Monday, May 22, 2017

Extreme Prey

Extreme Prey
by John Sandford
Recommended Ages: 14+

In this 26th of (to date) 27 "Lucas Davenport" novels, Lucas visits Davenport - the city in Iowa - among other points of interest in the big, corn-and-soybean-growing state south of his usual Minnesota stomping grounds. Although he no longer works for the Bureau of Criminal Apprehension - sorry about the spoiler, if you didn't read Book 25, Gathering Prey - Davenport is still at the beck and call of Minnesota Gov. Elmer Henderson1, who is now running for (ahem) vice president. So when Henderson, out on the campaign trail for the Iowa Caucuses, picks up on hints that someone is planning a deadly misadventure for another candidate, Davenport comes to Davenport, etc.

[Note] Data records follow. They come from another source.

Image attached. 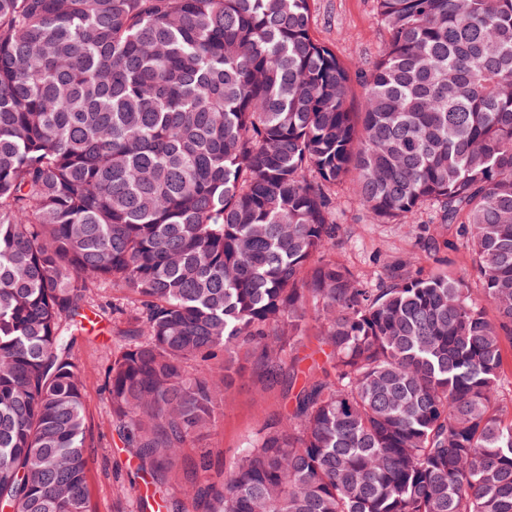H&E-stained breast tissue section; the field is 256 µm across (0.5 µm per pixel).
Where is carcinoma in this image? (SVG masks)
<instances>
[{"instance_id": "obj_1", "label": "carcinoma", "mask_w": 512, "mask_h": 512, "mask_svg": "<svg viewBox=\"0 0 512 512\" xmlns=\"http://www.w3.org/2000/svg\"><path fill=\"white\" fill-rule=\"evenodd\" d=\"M377 4L356 111L314 0H0L4 512H90L73 344L106 285L112 422L152 482L241 362L287 384L173 512H512V0ZM342 184L377 224L439 208L479 288L406 259L361 280Z\"/></svg>"}]
</instances>
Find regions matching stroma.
I'll return each instance as SVG.
<instances>
[{
    "mask_svg": "<svg viewBox=\"0 0 512 512\" xmlns=\"http://www.w3.org/2000/svg\"><path fill=\"white\" fill-rule=\"evenodd\" d=\"M314 38L329 46L346 65L370 70L384 52L387 34L381 24L376 0H315ZM336 222L340 232L336 251L365 280H373L384 262L395 257L412 258L425 269L458 272L463 268L462 249L455 233L449 244L436 252L422 249L420 242L440 226V214L426 207L413 224H376L354 195L337 188ZM117 296L111 288H96L89 302L99 315L75 348L82 366L83 394L92 433L88 459V484L93 512H165L162 503L169 492L147 483L112 427V412L104 386L105 371L113 349L124 342L112 318ZM288 404L279 388L262 389L253 368L236 376L229 401L218 407L213 425L186 448L170 472L171 480L182 477L199 450H208L214 468H221L237 446L252 437L266 420L286 413ZM124 488L116 497V488ZM149 501L142 510L141 501Z\"/></svg>",
    "mask_w": 512,
    "mask_h": 512,
    "instance_id": "stroma-1",
    "label": "stroma"
}]
</instances>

He comes, to start, hoping he will find out there's nothing to it. But first a consultation with a (mostly) retired cybercriminal named Kidd, then another with a shrink named Sister Mary Joseph, convince him the threat is serious. Soon Lucas is working more or less with the cooperation of Iowa's equivalent of the BCA, trying to narrow down a long list of members of fringe political groups in search of a white-haired woman and her gray-eyed son matching Henderson's description of the fanatics who approached him.

The two would-be killers soon escalate to actual killing, yet in spite of their crude methods, remain remarkably elusive. Part of this has to do with another political radical having her own reasons to cover up past shenanigans, including a bombing that wasn't meant to kill three people, but did. Davenport isn't helped by the fact that he is soon chasing two entirely separate killers, or groups of killers, with overlapping agendas and motives; solving one crime won't necessarily lead him to the other killers. But time is running out before the big event - the Iowa State Fair in Des Moines - where the candidate with the most to lose will be most vulnerable to losing it, and where even two well-identified suspects may be hard to pick out of the crowd.

Writing at the top of the form that has made this series, as far as I've followed it, unputdownable, John Sandford (an alias of sometime newspaper writer John Camp) packs a lot of scenic detail, character insight, tight dialogue, and gee-whiz investigative techniques into a steadily accelerating thrill-ride of fun, action, and suspense. I make no promises that if you read this book, you will be experiencing literature for the ages. But I guarantee it will provide an engaging diversion from whatever you want to be diverted from, while exercising all kinds of nerves and brain connections that may not get shaken down often enough. I'm at the end of the series for now (until the next book, Golden Prey, comes out in paperback), but I might go back to the beginning and enjoy it all the way through from Book 1.


1 It's a great name for a fictional politician from a state that has had three governors named Elmer (a Benson, an Anderson, and an Andersen). This is why, when my Dad had a friend named Elmer Anderson and teasingly called him "Governor," the joke worked.